The fact that Brent crude oil prices have fallen to $101 a barrel, the lowest in about a year, despite crises in a number of oil-producing countries in West Asia and the standoff between Russia and Ukraine, comes as major relief for India.
This is because about 85 per cent of its oil requirements are met through imports.
In this year’s estimated oil requirement of 223.7 million tonnes (mt), the share of imports is projected at 188.2 mt.
India is the world’s fourth-largest importer of natural gas, accounting for six per cent of the global market.

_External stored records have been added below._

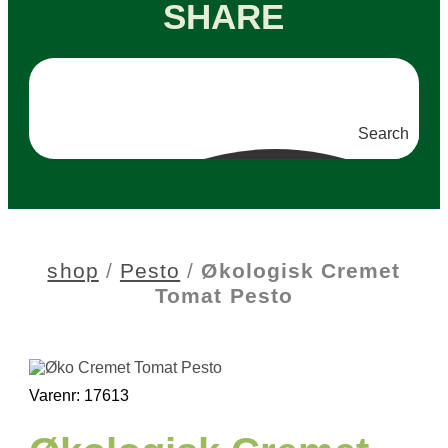
SHARE
Search
shop
/
Pesto
/
Økologisk Cremet
Tomat Pesto
Varenr: 17613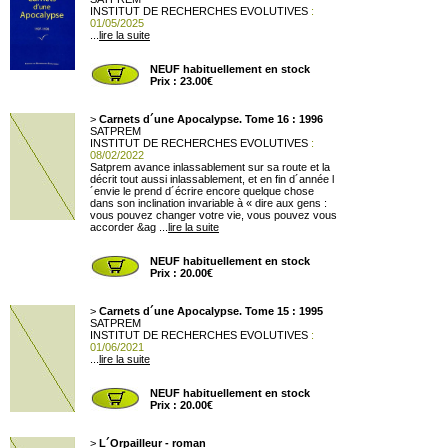
INSTITUT DE RECHERCHES EVOLUTIVES
:
01/05/2025
...
lire la suite
NEUF habituellement en stock
Prix : 23.00€
>
Carnets d´une Apocalypse. Tome 16 : 1996
SATPREM
INSTITUT DE RECHERCHES EVOLUTIVES
:
08/02/2022
Satprem avance inlassablement sur sa route et la
décrit tout aussi inlassablement, et en fin d´année l
´envie le prend d´écrire encore quelque chose
dans son inclination invariable à « dire aux gens :
vous pouvez changer votre vie, vous pouvez vous
accorder &ag ...
lire la suite
NEUF habituellement en stock
Prix : 20.00€
>
Carnets d´une Apocalypse. Tome 15 : 1995
SATPREM
INSTITUT DE RECHERCHES EVOLUTIVES
:
01/06/2021
...
lire la suite
NEUF habituellement en stock
Prix : 20.00€
>
L´Orpailleur - roman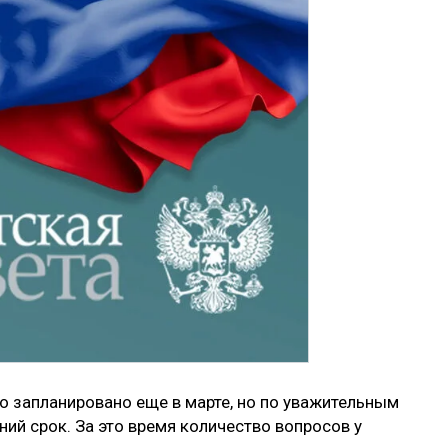
о запланировано еще в марте, но по уважительным
ний срок. За это время количество вопросов у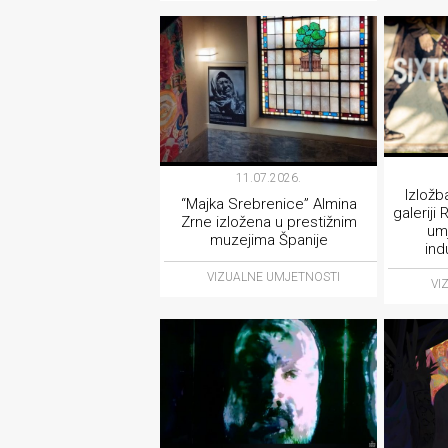
11.07.2026.
Izložb
“Majka Srebrenice” Almina
galeriji
Zrne izložena u prestižnim
umj
muzejima Španije
ind
VIZUALNE UMJETNOSTI
VI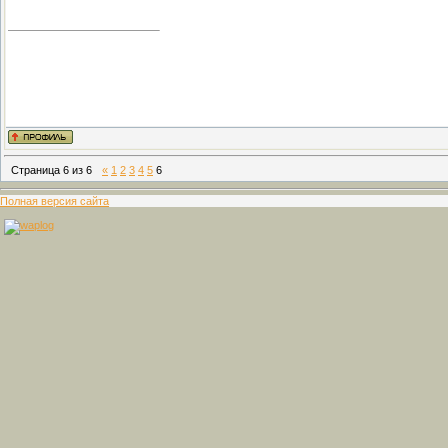
Страница
6
из
6
«
1
2
3
4
5
6
Полная версия сайта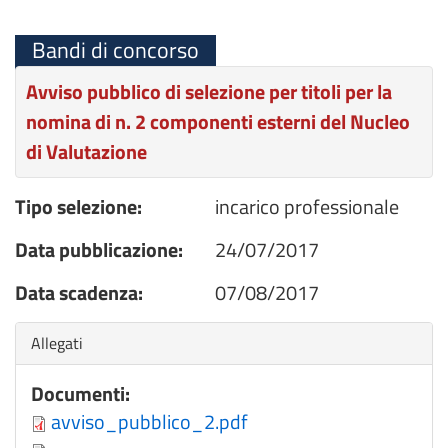
Bandi di concorso
Avviso pubblico di selezione per titoli per la
nomina di n. 2 componenti esterni del Nucleo
di Valutazione
Tipo selezione:
incarico professionale
Data pubblicazione:
24/07/2017
Data scadenza:
07/08/2017
Nascondi
Allegati
Documenti:
avviso_pubblico_2.pdf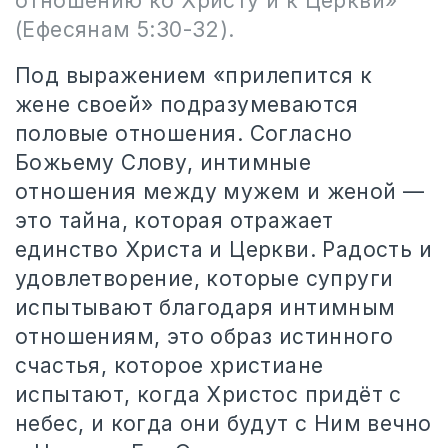
отношению ко Христу и к Церкви»
(Ефесянам 5:30-32).
Под выражением «прилепится к
жене своей» подразумеваются
половые отношения. Согласно
Божьему Слову, интимные
отношения между мужем и женой —
это тайна, которая отражает
единство Христа и Церкви. Радость и
удовлетворение, которые супруги
испытывают благодаря интимным
отношениям, это образ истинного
счастья, которое христиане
испытают, когда Христос придёт с
небес, и когда они будут с Ним вечно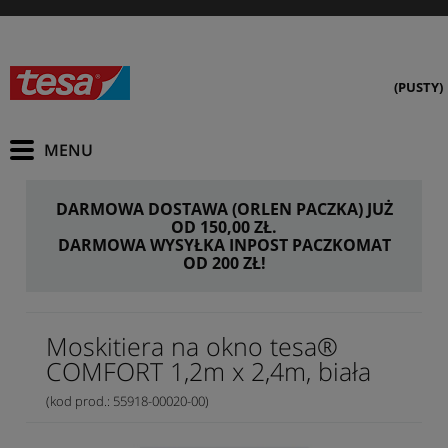
(PUSTY)
DARMOWA DOSTAWA (ORLEN PACZKA) JUŻ
OD 150,00 ZŁ.
DARMOWA WYSYŁKA INPOST PACZKOMAT
OD 200 ZŁ!
Moskitiera na okno tesa®
COMFORT 1,2m x 2,4m, biała
(kod prod.: 55918-00020-00)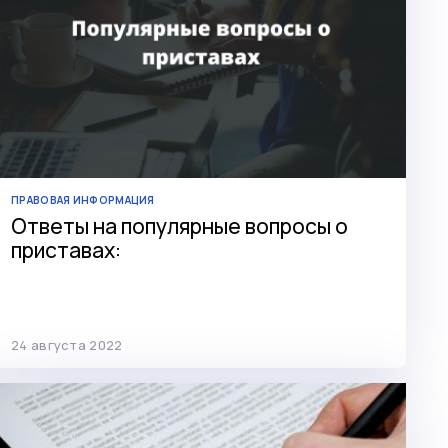
ПРАВОВАЯ ИНФОРМАЦИЯ
Ответы на популярные вопросы о
приставах:
24 августа 2022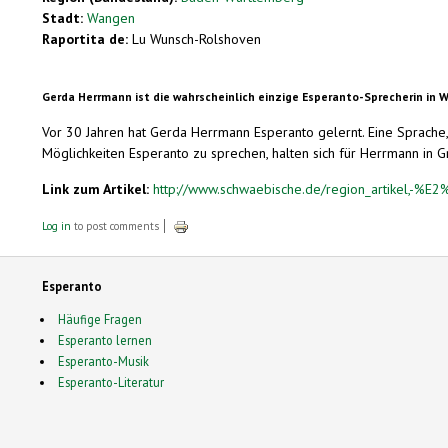
Stadt:
Wangen
Raportita de:
Lu Wunsch-Rolshoven
Gerda Herrmann ist die wahrscheinlich einzige Esperanto-Sprecherin in
Vor 30 Jahren hat Gerda Herrmann Esperanto gelernt. Eine Sprache, 
Möglichkeiten Esperanto zu sprechen, halten sich für Herrmann in Gr
Link zum Artikel:
http://www.schwaebische.de/region_artikel,-
Log in
to post comments
Esperanto
Häufige Fragen
Esperanto lernen
Esperanto-Musik
Esperanto-Literatur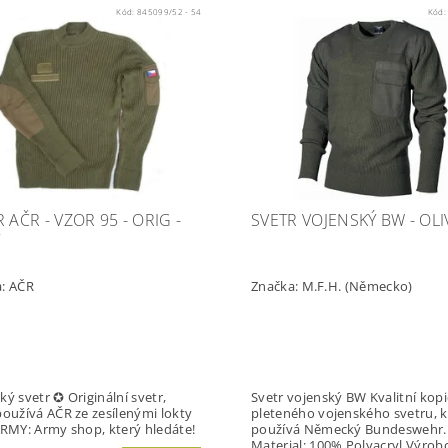
Kód:
845099/52 - 54
Kód
 AČR - VZOR 95 - ORIG -
SVETR VOJENSKÝ BW - OLI
Ý
a:
AČR
Značka:
M.F.H. (Německo)
ký svetr ✪ Originální svetr,
Svetr vojenský BW Kvalitní kopie
používá AČR ze zesílenými lokty
pleteného vojenského svetru, k
ARMY: Army shop, který hledáte!
používá Německý Bundeswehr.
Material: 100% Polyacryl Výrobce: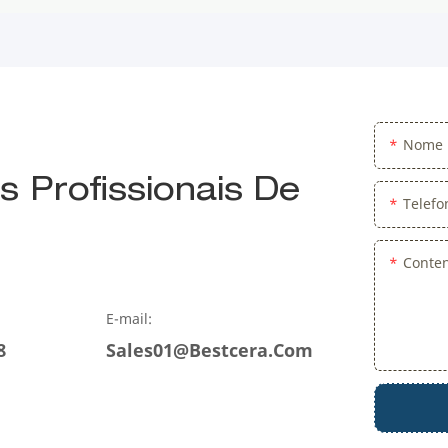
Nome
 Profissionais De
Telef
Conte
E-mail:
8
Sales01@bestcera.com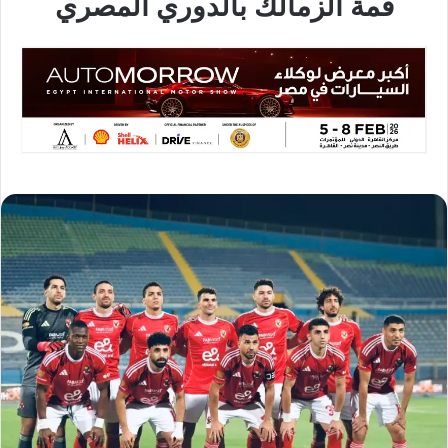
قمة الزمالك بالدوري المصري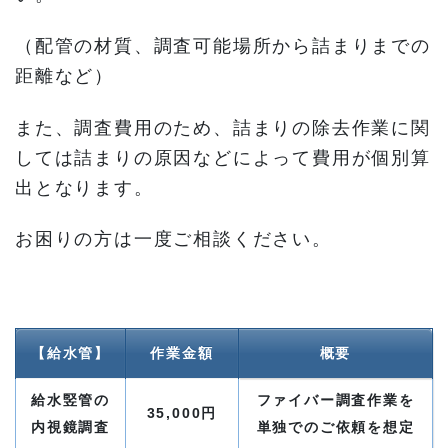
（配管の材質、調査可能場所から詰まりまでの
距離など）
また、調査費用のため、詰まりの除去作業に関
しては詰まりの原因などによって費用が個別算
出となります。
お困りの方は一度ご相談ください。
【給水管】
作業金額
概要
給水竪管の
ファイバー調査作業を
35,000円
内視鏡調査
単独でのご依頼を想定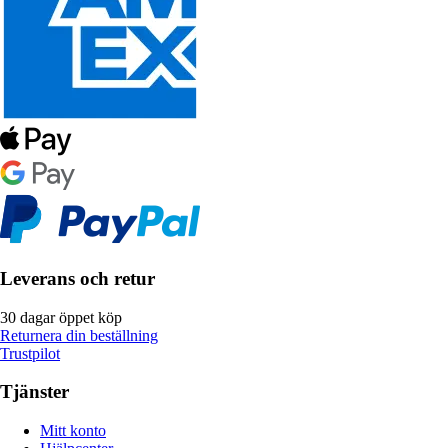
Leverans och retur
30 dagar öppet köp
Returnera din beställning
Trustpilot
Tjänster
Mitt konto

Comfort on the price front notwithstanding, petroleum ministry officials see merit in the observation of Paris-based International Energy Agency, which has said the oil market has remained “almost eerily calm”.
The eeriness is principally because of two reasons: First, in case Russia, provoked by Western sanctions, switches off oil supplies to Europe, it could be a trigger for prices to rise.
Second, so far, it appears unlikely the conflict in Iraq will have a bearing on exports from its southern oilfields, which account for most of the exports of the second-largest producer in the Organization of the Petroleum Exporting Countries.
But in the unlikely event of disruptions in supplies from southern Iraq, prices will rise sharply in the absence of “spare capacity” elsewhere in the world.
These are, however, speculations.
As of now, due to abundant supply in the face of geopolitical risks, the benchmark oil price has fallen 12 per cent from the year's peak of $115.71 in June, coinciding with the new wave of disturbances in Iraq.
That the market has been calm despite disturbances in more than one oil-producing country is proof the world has moved from the time when conflicts in West Asia, home to 48 per cent of the world’s known oil reserves and 38 per cent gas reserves, were synonymous with soaring energy prices.
In fact, as the market remains focused on easy supply, trade officials don’t rule out further downside risks to oil prices.
At the same time, oil & gas prices are likely to get support once the winter sets, in October; the more severe the winter, the greater will be the demand for oil and gas.
Now, however, the market has to contend with weak refining activity in industrialised countries in the face of improved global supply of oil, a sharp fall in Chinese crude oil imports in July and growing speculation the US riding the crest of a shale oil boom will lift the ban on crude exports, in place since 1979.
According to the International Energy Agency, global crude oil supply rose by 230,000 barrels a day in July to 93 mi
llion (m) bpd.
The rise was due to Opec, which pumped in an additional 300,000 bpd to a five-month high of 30.49 mbpd.
This helped offset the shortfall in supply by non-Opec producers.
IEA says, “While the situation across key producer countries remains more at risk, so far, the market appears confident Opec can deliver the production increase needed to meet the rising demand expected in the second half of the year.”
De facto leader Saudi Arabia, which raised production by 280,000 bpd to 10.1 mbpd in July, has been successful in keeping Opec on the right track despite crude oil prices softening.
Civil war-torn Libya has in, a short period, doubled production to 430,000 bpd.
Saudi Arabia’s task of maintaining discipline in Opec ranks has become easier, as the US’ progress in oil production -- up about 50 per cent to 8.5 bpd in July through the past three years -- and the consequent fall in imports has a message for all producing countries.
Also, there are near-record quantities of crude oil stored, from which the US could export in demanding circumstances.
Ahead of the lifting of the export ban, the US, as a ‘special case’, allowed a tanker with $40 million of ultra light crude oil to set sail for South Korea from a port in Texas; this could herald a new order in oil trade.
The speed at which production in the US is rising, the country would soon be in a position to export at least 800,000 bpd of light crude oil.